Your objective: Although the entries contain pictures, the copy should hold only their exact text.

Records START

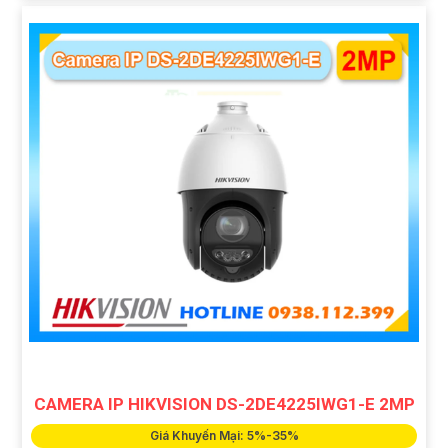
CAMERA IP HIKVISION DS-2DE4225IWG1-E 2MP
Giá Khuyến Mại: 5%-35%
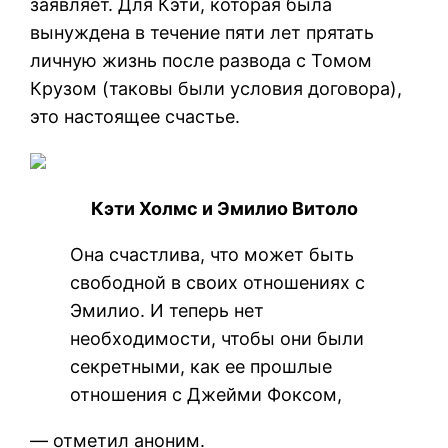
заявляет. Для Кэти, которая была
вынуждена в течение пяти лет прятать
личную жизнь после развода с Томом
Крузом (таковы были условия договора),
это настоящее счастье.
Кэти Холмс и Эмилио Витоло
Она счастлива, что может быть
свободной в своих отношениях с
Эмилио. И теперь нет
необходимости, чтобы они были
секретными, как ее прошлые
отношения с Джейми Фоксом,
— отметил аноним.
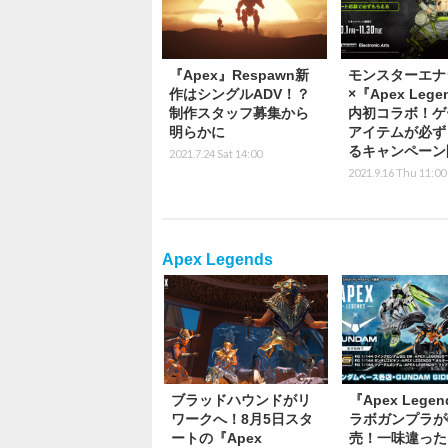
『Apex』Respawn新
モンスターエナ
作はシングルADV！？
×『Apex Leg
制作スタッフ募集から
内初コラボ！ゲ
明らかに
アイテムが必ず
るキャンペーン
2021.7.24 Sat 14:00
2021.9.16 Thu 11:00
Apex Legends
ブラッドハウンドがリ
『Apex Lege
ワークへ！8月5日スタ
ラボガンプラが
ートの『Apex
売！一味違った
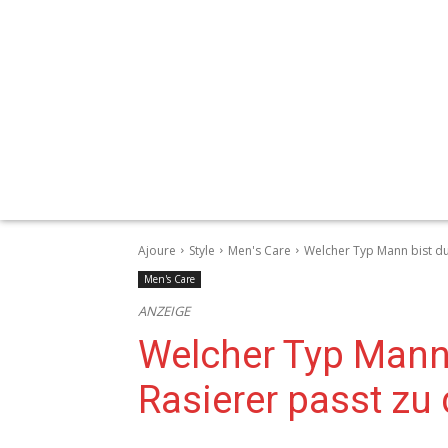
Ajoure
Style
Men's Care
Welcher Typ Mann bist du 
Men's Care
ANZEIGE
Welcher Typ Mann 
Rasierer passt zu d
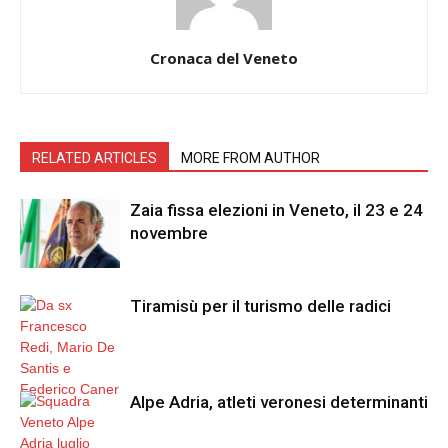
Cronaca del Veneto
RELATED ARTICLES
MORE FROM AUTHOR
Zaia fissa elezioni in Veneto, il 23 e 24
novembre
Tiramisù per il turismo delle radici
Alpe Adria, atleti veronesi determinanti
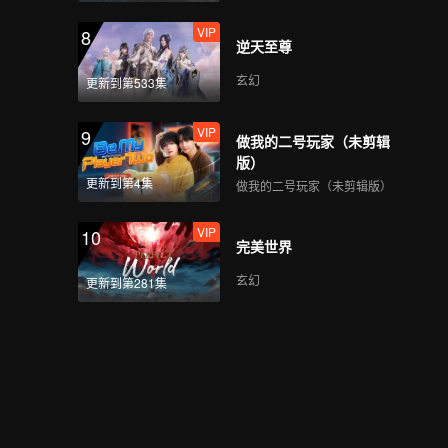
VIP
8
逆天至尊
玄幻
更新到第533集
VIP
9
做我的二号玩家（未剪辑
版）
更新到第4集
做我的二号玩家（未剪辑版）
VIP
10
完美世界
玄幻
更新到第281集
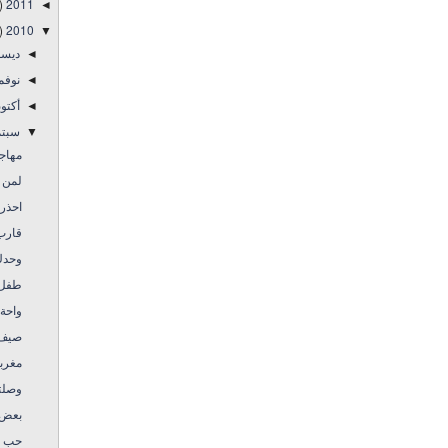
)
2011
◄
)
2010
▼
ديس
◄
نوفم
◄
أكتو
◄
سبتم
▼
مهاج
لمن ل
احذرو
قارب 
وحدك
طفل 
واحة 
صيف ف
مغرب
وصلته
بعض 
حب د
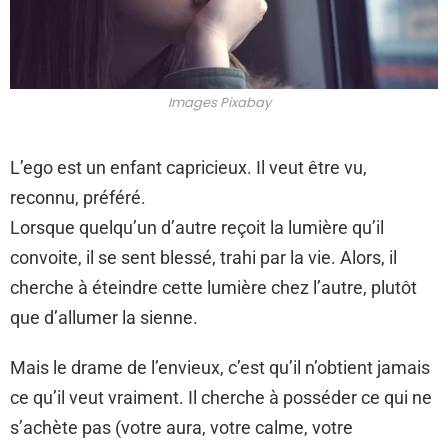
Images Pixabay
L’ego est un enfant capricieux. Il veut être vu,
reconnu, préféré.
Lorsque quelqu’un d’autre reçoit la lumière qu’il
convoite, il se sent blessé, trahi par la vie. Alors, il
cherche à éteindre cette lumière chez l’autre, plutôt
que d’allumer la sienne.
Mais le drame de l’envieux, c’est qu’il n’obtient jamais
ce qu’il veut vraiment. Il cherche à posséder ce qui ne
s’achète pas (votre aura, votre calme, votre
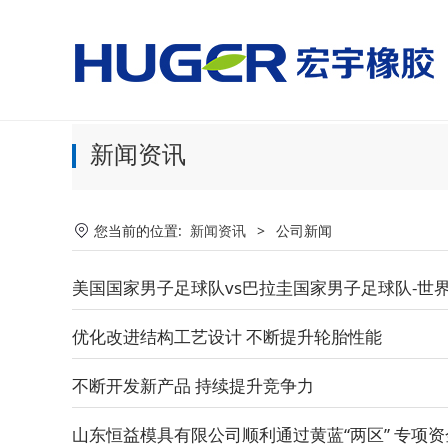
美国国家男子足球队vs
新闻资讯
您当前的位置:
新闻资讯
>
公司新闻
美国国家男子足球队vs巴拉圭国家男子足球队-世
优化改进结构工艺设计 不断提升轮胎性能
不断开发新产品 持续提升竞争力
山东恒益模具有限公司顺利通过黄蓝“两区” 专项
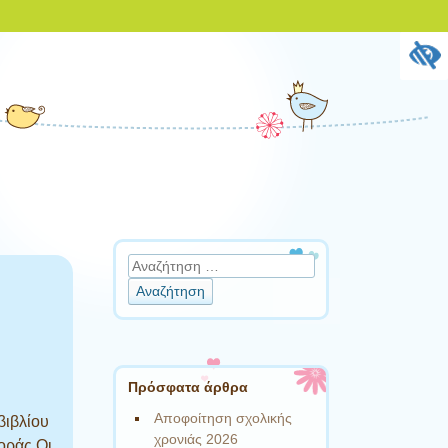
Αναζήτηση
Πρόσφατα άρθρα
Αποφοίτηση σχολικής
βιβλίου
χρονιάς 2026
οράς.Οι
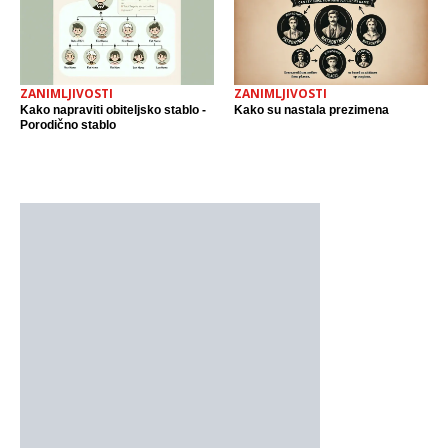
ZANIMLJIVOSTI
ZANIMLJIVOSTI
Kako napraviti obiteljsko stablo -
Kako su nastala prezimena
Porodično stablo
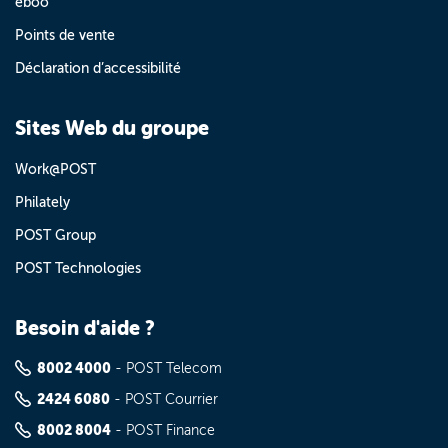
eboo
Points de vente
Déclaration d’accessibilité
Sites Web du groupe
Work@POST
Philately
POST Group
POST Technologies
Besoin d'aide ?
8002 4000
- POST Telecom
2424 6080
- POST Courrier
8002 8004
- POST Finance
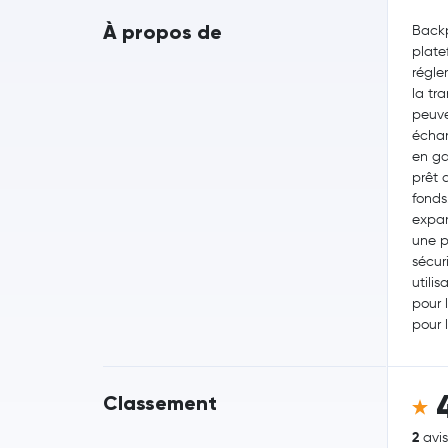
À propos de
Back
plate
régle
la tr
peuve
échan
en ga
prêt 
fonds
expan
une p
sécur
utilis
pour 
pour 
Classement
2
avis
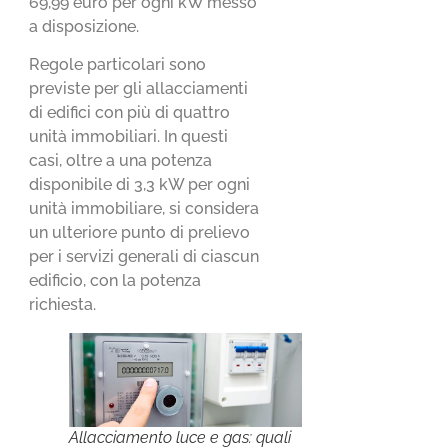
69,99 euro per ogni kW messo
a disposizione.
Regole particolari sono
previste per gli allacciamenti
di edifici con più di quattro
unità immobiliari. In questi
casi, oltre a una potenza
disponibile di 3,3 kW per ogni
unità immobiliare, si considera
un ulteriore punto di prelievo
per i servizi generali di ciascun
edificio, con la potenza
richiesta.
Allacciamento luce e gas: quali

Records END

Response for this exercise:
CAMERA IP HIKVISION DS-2DE4225IWG1-E 2MP
Giá Khuyến Mại: 5%-35%
заявляет. Для Кэти, которая была
вынуждена в течение пяти лет прятать
личную жизнь после развода с Томом
Крузом (таковы были условия договора),
это настоящее счастье.
Кэти Холмс и Эмилио Витоло
Она счастлива, что может быть
свободной в своих отношениях с
Эмилио. И теперь нет
необходимости, чтобы они были
секретными, как ее прошлые
отношения с Джейми Фоксом,
— отметил аноним.
『Apex』Respawn新
モンスターエナ
作はシングルADV！？
×『Apex Leg
制作スタッフ募集から
内初コラボ！ゲ
明らかに
アイテムが必ず
るキャンペーン
2021.7.24 Sat 14:00
2021.9.16 Thu 11:00
Apex Legends
ブラッドハウンドがリ
『Apex Lege
ワークへ！8月5日スタ
ラボガンプラが
ートの『Apex
売！一味違った
Ajoure
Style
Men's Care
Welcher Typ Mann bist du 
Men's Care
ANZEIGE
Welcher Typ Mann 
Rasierer passt zu d
Cronaca del Veneto
RELATED ARTICLES
MORE FROM AUTHOR
Zaia fissa elezioni in Veneto, il 23 e 24
novembre
Tiramisù per il turismo delle radici
Alpe Adria, atleti veronesi determinanti
VIP
8
逆天至尊
玄幻
更新到第533集
VIP
9
做我的二号玩家（未剪辑
版）
更新到第4集
做我的二号玩家（未剪辑版）
VIP
10
完美世界
玄幻
更新到第281集
)
2011
◄
)
2010
▼
ديس
◄
نوفم
◄
أكتو
◄
سبتم
▼
مهاج
لمن ل
احذرو
قارب 
وحدك
طفل 
واحة 
صيف ف
مغرب
وصلته
بعض 
حب د
Images Pixabay
L’ego est un enfant capricieux. Il veut être vu,
reconnu, préféré.
Lorsque quelqu’un d’autre reçoit la lumière qu’il
convoite, il se sent blessé, trahi par la vie. Alors, il
cherche à éteindre cette lumière chez l’autre, plutôt
que d’allumer la sienne.
Mais le drame de l’envieux, c’est qu’il n’obtient jamais
ce qu’il veut vraiment. Il cherche à posséder ce qui ne
s’achète pas (votre aura, votre calme, votre
美国国家男子足球队vs
新闻资讯
您当前的位置:
新闻资讯
>
公司新闻
美国国家男子足球队vs巴拉圭国家男子足球队-世
优化改进结构工艺设计 不断提升轮胎性能
不断开发新产品 持续提升竞争力
山东恒益模具有限公司顺利通过黄蓝“两区” 专项
Αναζήτηση
Πρόσφατα άρθρα
Αποφοίτηση σχολικής
βιβλίου
χρονιάς 2026
οράς.Οι
ZANIMLJIVOSTI
ZANIMLJIVOSTI
Kako napraviti obiteljsko stablo -
Kako su nastala prezimena
Porodično stablo
eboo
Points de vente
Déclaration d’accessibilité
Sites Web du groupe
Work@POST
Philately
POST Group
POST Technologies
Besoin d'aide ?
8002 4000
- POST Telecom
2424 6080
- POST Courrier
8002 8004
- POST Finance
À propos de
Back
plate
régle
la tr
peuve
échan
en ga
prêt 
fonds
expan
une p
sécur
utilis
pour 
pour 
Classement
2
avis
69,99 euro per ogni kW messo
a disposizione.
Regole particolari sono
previste per gli allacciamenti
di edifici con più di quattro
unità immobiliari. In questi
casi, oltre a una potenza
disponibile di 3,3 kW per ogni
unità immobiliare, si considera
un ulteriore punto di prelievo
per i servizi generali di ciascun
edificio, con la potenza
richiesta.
Allacciamento luce e gas: quali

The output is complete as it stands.